What I will be reading next – I never make up my mind what to read next until the time arrives to choose  a book – and it could be a while yet as both the books I’m currently reading are quite long. I’m not sure if I want to carry on with the Ancient Rome theme by reading Catalina’s Riddle by Steven Saylor,  or something completely different and much shorter such as Asunder by Chloe Aridjis, a book I borrowed from the library this week:

Blurb:

Marie’s job as a museum guard at the National Gallery in London offers her the life she always wanted, one of invisibility and quiet contemplation. But amid the hushed corridors surge currents of history and violence, paintings whose power belie their own fragility. There also lingers the legacy of her great-grandfather Ted, the warder who slipped and fell moments before reaching the suffragette Mary Richardson as she took a blade to one of the gallery’s masterpieces on the eve of the First World War.

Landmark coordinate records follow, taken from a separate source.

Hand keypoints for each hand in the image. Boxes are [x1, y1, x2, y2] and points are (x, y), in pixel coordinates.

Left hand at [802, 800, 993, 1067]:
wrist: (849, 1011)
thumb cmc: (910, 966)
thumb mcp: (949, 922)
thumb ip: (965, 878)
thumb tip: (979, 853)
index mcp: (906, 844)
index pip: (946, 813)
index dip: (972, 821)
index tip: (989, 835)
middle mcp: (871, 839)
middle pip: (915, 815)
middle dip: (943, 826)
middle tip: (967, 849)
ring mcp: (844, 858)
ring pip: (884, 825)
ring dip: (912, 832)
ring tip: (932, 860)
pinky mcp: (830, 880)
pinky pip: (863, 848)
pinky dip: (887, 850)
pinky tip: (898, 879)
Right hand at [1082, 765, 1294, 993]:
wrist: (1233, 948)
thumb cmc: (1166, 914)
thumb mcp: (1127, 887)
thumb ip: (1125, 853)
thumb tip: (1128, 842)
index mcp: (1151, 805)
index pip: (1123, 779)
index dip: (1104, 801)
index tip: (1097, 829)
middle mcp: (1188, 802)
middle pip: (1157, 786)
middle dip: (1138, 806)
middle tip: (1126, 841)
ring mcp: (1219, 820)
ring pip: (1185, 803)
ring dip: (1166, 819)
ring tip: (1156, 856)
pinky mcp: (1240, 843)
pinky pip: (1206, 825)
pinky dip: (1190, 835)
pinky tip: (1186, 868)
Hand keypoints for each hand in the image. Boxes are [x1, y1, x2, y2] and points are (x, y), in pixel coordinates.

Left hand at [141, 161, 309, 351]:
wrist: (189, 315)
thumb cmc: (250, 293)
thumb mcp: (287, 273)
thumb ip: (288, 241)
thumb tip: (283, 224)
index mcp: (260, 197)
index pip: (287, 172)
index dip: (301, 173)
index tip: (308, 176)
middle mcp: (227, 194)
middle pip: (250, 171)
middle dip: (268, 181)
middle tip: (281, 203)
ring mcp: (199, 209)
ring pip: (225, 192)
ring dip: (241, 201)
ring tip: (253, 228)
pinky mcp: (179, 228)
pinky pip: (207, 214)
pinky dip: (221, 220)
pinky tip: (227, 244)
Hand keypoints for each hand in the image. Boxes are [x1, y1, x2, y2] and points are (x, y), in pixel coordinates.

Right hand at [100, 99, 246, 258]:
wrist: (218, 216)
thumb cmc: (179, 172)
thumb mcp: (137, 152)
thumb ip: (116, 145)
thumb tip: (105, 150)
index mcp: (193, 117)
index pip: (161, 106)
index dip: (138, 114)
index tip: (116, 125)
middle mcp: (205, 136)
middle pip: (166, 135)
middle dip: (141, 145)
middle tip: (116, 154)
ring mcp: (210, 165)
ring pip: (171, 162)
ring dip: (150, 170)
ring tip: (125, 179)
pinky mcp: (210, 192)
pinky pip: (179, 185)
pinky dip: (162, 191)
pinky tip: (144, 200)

After nine years there, Marie begins to feel the tug of restlessness. A decisive change comes in the form of a winter trip to Paris, where, with the arrival of an uninvited guest and an unexpected encounter, her carefully contained world is torn apart.

It does sound good – described on the front cover by the Independent as ‘Rapturous and enraptured reading‘ and by the Guardian as ‘Strange, extravagant, darkly absorbing.’

But then again I’d like to read Slade House by David Mitchell (I wrote about this book in my last My Week in Books post).

I’d love to know if any body else has the same difficulties as me in choosing what to read next?